Il leader perntastellato Giuseppe Conte, presidente del Movimento 5 stelle, è intervenuto in collegamento alla conferenza stampa organizzata al Senato dal suo partito sulla relazione unitaria di minoranza sul cosiddetto ‘caso Striano' in commissione Antimafia. "È continuata un'opera sistematica di attacco e di killeraggio nei confronti di Roberto Scarpinato e Federico Cafiero De Raho, che per noi è intollerabile, perché non si è arrivati solo a mettere in difficoltà l'operato dei nostri commissari ed emarginarli, ma addirittura a configurare e concepire delle norme contro personas" mettendoli "nelle condizioni di non poter più accedere alla commissione e dare un contributo. E soltanto la forte reazione di tutte le forze dell'opposizione ha impedito questo tentativo e quella norma è stata messa nel cassetto, accantonata".
"L'ultima relazione che è stata presentata è scandalosa ed è il segno di una completa delegittimazione di questa presidente e di questa maggioranza, perché contiene una serie di falsità che sono state puntualmente smentite nella memoria controdeduttiva che noi abbiamo presentato. E nello stesso tempo c'è una relazione di minoranza, di tutte le forze di opposizione, che ricostruisce un quadro politico fazioso, aggressivo, diffamatorio, denigratorio per mettere in cattiva luce Cafiero de Raho", ha aggiunto.

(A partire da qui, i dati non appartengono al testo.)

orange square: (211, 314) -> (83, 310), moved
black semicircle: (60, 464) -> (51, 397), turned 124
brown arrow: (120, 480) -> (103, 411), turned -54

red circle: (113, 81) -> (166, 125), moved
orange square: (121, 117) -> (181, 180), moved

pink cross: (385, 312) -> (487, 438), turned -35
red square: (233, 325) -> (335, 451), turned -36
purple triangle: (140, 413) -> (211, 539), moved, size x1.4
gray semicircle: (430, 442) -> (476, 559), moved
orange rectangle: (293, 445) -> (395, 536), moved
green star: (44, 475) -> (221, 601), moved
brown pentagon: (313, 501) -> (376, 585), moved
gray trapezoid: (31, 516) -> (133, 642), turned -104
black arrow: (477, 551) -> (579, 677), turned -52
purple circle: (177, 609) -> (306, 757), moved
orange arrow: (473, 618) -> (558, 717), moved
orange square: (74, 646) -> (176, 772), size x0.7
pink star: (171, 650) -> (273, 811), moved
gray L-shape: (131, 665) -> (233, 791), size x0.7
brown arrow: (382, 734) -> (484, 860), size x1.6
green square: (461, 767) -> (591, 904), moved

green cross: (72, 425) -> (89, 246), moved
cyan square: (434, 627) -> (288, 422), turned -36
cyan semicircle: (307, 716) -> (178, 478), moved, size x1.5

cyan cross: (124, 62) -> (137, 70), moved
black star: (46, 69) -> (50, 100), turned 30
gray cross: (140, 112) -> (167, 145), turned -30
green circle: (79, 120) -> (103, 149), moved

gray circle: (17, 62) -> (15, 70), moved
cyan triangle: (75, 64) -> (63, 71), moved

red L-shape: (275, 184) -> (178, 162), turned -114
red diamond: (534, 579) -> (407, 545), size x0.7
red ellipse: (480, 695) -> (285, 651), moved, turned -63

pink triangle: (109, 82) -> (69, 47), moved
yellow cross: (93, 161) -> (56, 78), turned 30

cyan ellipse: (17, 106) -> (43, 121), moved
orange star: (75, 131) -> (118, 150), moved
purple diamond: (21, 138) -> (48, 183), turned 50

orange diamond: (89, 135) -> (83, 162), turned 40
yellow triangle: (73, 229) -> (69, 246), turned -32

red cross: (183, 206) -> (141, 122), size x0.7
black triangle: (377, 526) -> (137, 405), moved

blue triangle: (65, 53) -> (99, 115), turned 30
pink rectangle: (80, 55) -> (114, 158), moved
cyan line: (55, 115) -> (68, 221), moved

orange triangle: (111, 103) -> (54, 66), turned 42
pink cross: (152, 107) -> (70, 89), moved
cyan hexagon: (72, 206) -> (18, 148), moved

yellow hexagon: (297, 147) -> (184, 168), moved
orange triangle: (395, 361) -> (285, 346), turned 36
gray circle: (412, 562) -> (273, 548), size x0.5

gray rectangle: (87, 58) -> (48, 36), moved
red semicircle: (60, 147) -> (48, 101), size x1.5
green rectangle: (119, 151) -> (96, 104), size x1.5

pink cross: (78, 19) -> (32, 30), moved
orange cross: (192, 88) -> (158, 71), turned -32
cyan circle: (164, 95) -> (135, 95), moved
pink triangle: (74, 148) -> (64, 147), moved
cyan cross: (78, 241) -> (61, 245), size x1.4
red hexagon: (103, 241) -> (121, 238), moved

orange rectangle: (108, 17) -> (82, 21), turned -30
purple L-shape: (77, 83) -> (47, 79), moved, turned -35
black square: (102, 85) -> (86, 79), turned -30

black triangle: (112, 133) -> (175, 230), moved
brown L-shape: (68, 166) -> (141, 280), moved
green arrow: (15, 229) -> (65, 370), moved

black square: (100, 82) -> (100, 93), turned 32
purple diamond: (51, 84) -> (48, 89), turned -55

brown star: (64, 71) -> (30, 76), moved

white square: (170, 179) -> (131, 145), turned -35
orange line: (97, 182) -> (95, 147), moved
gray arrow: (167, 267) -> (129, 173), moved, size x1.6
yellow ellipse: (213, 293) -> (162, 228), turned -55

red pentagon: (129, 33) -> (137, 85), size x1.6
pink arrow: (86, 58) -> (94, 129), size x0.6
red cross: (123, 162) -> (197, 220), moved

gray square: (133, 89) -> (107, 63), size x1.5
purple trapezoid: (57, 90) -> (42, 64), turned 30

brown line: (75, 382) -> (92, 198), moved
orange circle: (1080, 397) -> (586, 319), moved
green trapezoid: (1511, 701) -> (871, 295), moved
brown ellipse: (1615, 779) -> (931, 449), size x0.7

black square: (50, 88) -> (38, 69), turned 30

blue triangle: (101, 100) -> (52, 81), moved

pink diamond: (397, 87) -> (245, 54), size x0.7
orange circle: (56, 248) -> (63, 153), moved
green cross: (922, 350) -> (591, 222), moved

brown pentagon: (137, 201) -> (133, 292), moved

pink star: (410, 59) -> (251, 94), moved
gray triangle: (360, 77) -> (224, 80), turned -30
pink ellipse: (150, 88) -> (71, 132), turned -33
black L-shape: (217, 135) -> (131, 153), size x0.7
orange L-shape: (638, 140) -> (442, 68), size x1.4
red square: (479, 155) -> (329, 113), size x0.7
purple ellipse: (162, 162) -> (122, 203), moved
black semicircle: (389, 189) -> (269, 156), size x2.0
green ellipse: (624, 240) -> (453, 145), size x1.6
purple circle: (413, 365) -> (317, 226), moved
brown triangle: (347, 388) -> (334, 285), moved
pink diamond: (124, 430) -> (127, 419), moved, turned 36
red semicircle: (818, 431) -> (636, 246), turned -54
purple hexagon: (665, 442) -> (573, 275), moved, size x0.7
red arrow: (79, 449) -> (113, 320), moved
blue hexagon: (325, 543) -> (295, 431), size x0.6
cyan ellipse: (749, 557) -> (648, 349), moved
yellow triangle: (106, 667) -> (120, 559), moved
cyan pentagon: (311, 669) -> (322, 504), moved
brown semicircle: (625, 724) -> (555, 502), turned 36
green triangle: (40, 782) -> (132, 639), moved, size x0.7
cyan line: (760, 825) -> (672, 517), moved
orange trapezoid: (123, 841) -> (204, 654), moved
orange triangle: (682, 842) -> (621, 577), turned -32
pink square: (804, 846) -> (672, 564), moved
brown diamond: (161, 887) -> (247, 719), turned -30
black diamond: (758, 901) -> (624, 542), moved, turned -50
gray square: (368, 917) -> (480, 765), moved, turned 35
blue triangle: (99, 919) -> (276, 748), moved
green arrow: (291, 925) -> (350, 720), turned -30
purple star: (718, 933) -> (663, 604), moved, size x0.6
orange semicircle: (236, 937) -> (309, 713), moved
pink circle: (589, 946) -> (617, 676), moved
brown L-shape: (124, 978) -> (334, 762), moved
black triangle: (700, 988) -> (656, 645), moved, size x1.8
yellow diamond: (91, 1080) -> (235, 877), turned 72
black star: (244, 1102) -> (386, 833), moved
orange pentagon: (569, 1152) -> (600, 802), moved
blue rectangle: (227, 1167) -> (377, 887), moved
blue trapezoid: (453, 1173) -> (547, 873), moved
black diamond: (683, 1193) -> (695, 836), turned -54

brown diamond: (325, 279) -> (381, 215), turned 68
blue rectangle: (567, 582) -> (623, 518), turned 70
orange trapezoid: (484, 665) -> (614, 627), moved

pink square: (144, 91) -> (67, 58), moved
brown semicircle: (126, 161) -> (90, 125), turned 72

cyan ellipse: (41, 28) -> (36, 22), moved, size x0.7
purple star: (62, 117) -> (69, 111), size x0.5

"Vorrei ricordare – ha detto ancora l'ex premier – che non si può pensare a colpi di maggioranza di costruire la verità, non funziona così: la verità richiede un dibattito democratico, un confronto non solo tra gli esponenti politici ma anche del pieno coinvolgimento dei giornalisti che hanno già dimostrato che le notizie non riguardano solo Crosetto. Io sono stato oggetto di accessi abusivi, perché pressoché tutto il mio nucleo famigliare sono stato oggetto anch'esso di accesso abusivo. Ricostruire questa verità a senso unico, come se ci fosse soltanto un dossieraggio da parte della destra non corrisponde alla realtà, e soprattutto non corrisponde alla realtà dei fatti che ci sia una responsabilità di sistema da parte di chi è stato Procuratore nazionale antimafia all'epoca di parte dei fatti".
Secondo de Raho, la relazione approvata dalla maggioranza in commissione Antimafia "è assolutamente inaccettabile dal punto di vista democratico. Non si può immaginare che una commissione parlamentare si muova allo scopo di costruire un castello di accuse infondate nei confronti di un esponente della stessa commissione solo perché appartiene all'opposizione e in particolare al Movimento 5 Stelle".